Spring, Coroutines, Virtual Threads

I’m working on a legacy REST backend written in Kotlin using the Servlet Stack / tomcat / thread per request.

In experimenting with going fully async non blocking, I’ve looked at Virtual Threads and Coroutines.

Virtual Threads have the advantage of not requiring any changes in the existing code.

Coroutines do require changes to go fully async, namely adding suspend in a bunch of places, but also require moving to R2DBC and various other “fixes”. Not a huge deal but touches a lot of places.

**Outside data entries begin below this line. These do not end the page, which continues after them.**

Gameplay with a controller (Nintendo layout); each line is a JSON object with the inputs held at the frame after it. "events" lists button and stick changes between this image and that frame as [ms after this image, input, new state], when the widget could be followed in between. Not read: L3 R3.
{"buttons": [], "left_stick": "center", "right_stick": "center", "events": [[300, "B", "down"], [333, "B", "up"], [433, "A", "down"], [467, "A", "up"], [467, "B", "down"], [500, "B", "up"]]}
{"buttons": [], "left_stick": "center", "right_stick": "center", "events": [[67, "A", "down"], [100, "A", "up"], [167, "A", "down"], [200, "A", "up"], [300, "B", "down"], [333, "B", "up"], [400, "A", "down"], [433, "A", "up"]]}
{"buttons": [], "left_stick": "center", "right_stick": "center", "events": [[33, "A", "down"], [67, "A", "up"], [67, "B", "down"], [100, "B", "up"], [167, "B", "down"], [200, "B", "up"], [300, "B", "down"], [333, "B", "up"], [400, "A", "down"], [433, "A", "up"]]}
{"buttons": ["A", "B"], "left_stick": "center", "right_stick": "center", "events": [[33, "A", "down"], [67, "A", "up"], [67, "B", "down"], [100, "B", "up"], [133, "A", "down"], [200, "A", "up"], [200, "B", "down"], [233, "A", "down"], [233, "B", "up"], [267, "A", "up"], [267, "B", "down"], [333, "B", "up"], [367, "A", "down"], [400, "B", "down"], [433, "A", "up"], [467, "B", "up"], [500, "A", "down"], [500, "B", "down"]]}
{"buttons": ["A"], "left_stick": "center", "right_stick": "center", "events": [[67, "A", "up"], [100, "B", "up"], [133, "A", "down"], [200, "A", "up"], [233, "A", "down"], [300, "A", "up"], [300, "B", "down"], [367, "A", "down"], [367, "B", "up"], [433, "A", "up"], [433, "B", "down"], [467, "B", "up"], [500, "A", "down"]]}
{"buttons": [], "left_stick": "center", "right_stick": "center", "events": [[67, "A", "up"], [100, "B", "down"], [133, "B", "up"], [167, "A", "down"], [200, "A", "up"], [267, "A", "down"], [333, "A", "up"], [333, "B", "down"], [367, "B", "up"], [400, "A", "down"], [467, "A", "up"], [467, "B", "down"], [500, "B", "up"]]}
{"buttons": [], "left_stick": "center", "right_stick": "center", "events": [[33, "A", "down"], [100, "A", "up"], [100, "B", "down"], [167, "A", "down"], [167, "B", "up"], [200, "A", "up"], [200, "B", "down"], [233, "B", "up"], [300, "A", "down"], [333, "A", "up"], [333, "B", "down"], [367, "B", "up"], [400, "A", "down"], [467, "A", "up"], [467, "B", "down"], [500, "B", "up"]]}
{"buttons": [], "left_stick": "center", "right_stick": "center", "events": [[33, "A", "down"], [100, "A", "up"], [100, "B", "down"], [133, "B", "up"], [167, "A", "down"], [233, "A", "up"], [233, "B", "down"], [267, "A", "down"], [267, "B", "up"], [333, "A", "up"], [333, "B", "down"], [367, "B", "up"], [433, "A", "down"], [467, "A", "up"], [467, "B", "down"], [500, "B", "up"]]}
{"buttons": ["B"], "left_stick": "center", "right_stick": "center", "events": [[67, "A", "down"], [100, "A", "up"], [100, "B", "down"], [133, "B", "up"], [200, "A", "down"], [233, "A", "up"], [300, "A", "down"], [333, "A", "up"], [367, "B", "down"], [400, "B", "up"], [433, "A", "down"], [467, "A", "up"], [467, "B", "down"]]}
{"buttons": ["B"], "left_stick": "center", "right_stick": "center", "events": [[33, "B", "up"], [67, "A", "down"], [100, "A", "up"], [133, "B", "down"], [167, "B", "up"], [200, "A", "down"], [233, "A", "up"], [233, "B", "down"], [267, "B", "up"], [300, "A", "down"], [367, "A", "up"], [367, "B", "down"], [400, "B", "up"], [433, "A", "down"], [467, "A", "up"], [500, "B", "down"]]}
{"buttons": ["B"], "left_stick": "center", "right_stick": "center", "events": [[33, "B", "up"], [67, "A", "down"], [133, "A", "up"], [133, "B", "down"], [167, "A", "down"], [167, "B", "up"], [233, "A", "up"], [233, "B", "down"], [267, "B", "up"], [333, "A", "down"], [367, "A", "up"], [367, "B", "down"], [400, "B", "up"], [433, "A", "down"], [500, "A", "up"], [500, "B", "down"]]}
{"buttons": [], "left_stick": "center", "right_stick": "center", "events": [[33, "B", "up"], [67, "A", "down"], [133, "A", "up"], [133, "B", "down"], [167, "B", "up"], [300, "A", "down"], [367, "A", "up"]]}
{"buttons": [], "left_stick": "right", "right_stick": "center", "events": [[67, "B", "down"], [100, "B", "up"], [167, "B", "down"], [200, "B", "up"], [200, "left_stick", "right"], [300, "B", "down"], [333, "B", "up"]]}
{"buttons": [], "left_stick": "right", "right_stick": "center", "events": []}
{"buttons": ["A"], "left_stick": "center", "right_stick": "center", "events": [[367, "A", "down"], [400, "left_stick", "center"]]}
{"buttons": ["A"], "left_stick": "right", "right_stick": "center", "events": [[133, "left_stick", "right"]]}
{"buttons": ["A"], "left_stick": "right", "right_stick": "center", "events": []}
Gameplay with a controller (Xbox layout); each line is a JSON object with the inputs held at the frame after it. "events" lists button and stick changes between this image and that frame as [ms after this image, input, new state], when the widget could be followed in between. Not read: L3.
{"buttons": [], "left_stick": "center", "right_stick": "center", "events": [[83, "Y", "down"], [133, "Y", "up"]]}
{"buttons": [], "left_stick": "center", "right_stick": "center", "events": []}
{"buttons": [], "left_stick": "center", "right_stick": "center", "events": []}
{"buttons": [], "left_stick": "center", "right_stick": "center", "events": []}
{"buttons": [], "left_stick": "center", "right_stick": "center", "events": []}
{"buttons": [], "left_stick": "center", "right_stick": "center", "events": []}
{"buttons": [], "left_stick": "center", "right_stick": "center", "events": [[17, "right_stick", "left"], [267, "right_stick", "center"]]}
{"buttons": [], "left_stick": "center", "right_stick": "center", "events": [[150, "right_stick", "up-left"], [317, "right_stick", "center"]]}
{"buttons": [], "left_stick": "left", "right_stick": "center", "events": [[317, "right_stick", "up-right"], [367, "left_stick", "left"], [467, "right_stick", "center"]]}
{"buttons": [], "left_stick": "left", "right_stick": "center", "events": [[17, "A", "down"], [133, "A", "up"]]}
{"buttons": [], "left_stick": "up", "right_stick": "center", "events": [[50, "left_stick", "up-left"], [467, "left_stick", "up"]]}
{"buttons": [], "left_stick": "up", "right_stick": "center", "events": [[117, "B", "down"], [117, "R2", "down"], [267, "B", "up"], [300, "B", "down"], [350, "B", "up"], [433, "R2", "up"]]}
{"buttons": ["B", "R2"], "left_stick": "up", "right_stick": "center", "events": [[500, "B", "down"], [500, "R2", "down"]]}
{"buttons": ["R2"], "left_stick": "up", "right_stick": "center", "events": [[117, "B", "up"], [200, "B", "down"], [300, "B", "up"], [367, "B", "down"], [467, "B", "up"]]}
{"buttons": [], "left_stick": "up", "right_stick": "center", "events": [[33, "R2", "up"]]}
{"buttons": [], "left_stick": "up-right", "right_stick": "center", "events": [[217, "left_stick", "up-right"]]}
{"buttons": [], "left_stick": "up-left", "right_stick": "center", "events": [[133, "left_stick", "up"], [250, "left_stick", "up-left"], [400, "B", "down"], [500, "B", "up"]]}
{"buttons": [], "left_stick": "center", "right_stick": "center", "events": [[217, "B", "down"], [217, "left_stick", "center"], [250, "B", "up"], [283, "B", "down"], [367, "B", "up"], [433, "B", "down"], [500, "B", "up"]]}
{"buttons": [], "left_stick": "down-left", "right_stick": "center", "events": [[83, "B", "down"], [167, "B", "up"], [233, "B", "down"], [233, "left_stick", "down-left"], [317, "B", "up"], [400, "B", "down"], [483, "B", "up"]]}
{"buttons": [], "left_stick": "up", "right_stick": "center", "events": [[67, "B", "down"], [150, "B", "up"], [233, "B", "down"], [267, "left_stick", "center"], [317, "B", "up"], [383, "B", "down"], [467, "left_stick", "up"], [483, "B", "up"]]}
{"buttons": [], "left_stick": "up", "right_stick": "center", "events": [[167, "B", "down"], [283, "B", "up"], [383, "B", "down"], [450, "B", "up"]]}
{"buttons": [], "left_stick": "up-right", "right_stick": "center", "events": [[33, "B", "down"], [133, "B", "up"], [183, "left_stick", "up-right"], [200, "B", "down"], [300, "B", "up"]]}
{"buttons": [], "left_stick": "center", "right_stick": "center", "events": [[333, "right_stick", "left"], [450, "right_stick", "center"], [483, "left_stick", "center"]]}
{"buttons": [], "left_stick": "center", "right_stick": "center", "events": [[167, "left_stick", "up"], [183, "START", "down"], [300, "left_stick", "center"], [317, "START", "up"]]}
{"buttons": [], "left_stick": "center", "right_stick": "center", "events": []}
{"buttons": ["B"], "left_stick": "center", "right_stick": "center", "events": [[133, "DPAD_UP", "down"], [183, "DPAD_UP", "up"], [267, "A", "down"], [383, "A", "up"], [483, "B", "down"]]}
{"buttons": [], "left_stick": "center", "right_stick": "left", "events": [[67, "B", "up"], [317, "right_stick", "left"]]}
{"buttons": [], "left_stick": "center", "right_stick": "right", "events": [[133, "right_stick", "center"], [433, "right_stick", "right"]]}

Further, with Spring ThreadLocal things and Java agent instrumentation, I worry about how to do context propagation in coroutines.

I am fully aware of structured concurrency, still lacking in Java until later this year. Also, pinning which from what I’ve gathered most Java libraries have addressed (like the Postgres driver), but not sure if coroutines have fully addressed.

Which leads me to my questions / dilemmas.

  1. In a legacy Spring Boot setup (not Webflux, Flow, or Rx or ktor), does it make sense to use Coroutines?
  2. I’ve heard of running Coroutines on top of Virtual threads, but wouldn’t that double memory allocations? Wouldn’t that make context propagation that much harder?
  3. Is it ever a good idea to use runBlocking in a Spring service?

Any insights are appreciated. Unclear on what folks are doing in similar setups to mine.

2 Likes

I never had a chance to compare a service running coroutines and VTs side by side, so take my opinion with a grain of salt. I generally have an impression that coroutines don’t provide that much value over VTs. VTs are much more integrated into the runtime itself, while coroutines are a kind of hack implemented in the bytecode. If we need multiplatform, we need to use older JVMs, we like structured concurrency of coroutines, we like their API in general (for example: flows are great), we can go with coroutines. But if we only need a lightweight concurrency, VTs are probably better in a long run.

Coroutines propagate context using… well, CoroutineContext. If we need to integrate with a code that utilizes thread locals, coroutines provide tools to do this.

Coroutines couldn’t really solve the problem of thread blocking, so any blocking code is simply scheduled to a larger thread pool, meant for blocking. And we have to switch manually as coroutines can’t detect blocking. So coroutines don’t have the problem of pinning, because… they aren’t even that far :wink:

We should generally avoid it. runBlocking is meant for bridging with the code which is not coroutine-aware. Spring can run coroutines, so we shouldn’t need runBlocking there.

1 Like

Thanks for the replies. I wasn’t aware that coroutines reschedule blocking, are there resources to look into that?

I have seen coroutines having advantages over Loom. I’ll have to back and find some of those.

I have a hard time advocating for coroutines in this particular app, because virtual threads accomplish a lot of the same (suspension, continuations), but do so without any code modification.

Explicit parallelization (CompletableFuture.supplyAsync) and the forthcoming TWR structured concurrency definitely are not as pleasing as the rest of Kotlin.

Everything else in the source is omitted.